*** Opening COLLECTED DATA ***

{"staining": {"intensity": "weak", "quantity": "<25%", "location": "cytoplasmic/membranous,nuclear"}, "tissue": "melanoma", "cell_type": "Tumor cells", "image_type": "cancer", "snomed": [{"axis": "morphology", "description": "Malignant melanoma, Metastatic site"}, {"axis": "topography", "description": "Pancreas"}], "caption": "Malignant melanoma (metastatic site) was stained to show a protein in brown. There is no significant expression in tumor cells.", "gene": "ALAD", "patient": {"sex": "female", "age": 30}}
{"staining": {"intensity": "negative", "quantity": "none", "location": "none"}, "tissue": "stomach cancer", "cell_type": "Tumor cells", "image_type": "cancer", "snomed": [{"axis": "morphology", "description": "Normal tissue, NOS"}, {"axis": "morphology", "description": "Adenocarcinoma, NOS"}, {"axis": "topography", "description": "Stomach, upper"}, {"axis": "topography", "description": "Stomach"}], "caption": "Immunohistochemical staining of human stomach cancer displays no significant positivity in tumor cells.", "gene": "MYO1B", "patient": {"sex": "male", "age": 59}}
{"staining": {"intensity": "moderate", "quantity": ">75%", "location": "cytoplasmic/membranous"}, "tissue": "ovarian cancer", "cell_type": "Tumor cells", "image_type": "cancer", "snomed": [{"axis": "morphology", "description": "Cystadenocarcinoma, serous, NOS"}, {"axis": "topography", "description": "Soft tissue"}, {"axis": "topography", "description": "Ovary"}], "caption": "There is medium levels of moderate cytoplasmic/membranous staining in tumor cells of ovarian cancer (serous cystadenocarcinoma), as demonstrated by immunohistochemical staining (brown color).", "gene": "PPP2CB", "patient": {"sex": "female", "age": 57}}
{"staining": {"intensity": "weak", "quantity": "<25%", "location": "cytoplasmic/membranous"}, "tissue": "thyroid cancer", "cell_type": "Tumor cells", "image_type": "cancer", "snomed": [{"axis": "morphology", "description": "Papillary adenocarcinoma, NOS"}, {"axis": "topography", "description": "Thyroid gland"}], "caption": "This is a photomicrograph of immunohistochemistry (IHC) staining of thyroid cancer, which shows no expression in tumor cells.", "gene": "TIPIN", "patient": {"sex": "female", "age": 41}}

*** Closing COLLECTED DATA ***

◆ PROBLEM REQUIREMENTS
Set down, please, the lines from the line holding "staining of human" through the final line of the data, exactly and with nothing added.

◆ ANSWER SPACE
{"staining": {"intensity": "negative", "quantity": "none", "location": "none"}, "tissue": "stomach cancer", "cell_type": "Tumor cells", "image_type": "cancer", "snomed": [{"axis": "morphology", "description": "Normal tissue, NOS"}, {"axis": "morphology", "description": "Adenocarcinoma, NOS"}, {"axis": "topography", "description": "Stomach, upper"}, {"axis": "topography", "description": "Stomach"}], "caption": "Immunohistochemical staining of human stomach cancer displays no significant positivity in tumor cells.", "gene": "MYO1B", "patient": {"sex": "male", "age": 59}}
{"staining": {"intensity": "moderate", "quantity": ">75%", "location": "cytoplasmic/membranous"}, "tissue": "ovarian cancer", "cell_type": "Tumor cells", "image_type": "cancer", "snomed": [{"axis": "morphology", "description": "Cystadenocarcinoma, serous, NOS"}, {"axis": "topography", "description": "Soft tissue"}, {"axis": "topography", "description": "Ovary"}], "caption": "There is medium levels of moderate cytoplasmic/membranous staining in tumor cells of ovarian cancer (serous cystadenocarcinoma), as demonstrated by immunohistochemical staining (brown color).", "gene": "PPP2CB", "patient": {"sex": "female", "age": 57}}
{"staining": {"intensity": "weak", "quantity": "<25%", "location": "cytoplasmic/membranous"}, "tissue": "thyroid cancer", "cell_type": "Tumor cells", "image_type": "cancer", "snomed": [{"axis": "morphology", "description": "Papillary adenocarcinoma, NOS"}, {"axis": "topography", "description": "Thyroid gland"}], "caption": "This is a photomicrograph of immunohistochemistry (IHC) staining of thyroid cancer, which shows no expression in tumor cells.", "gene": "TIPIN", "patient": {"sex": "female", "age": 41}}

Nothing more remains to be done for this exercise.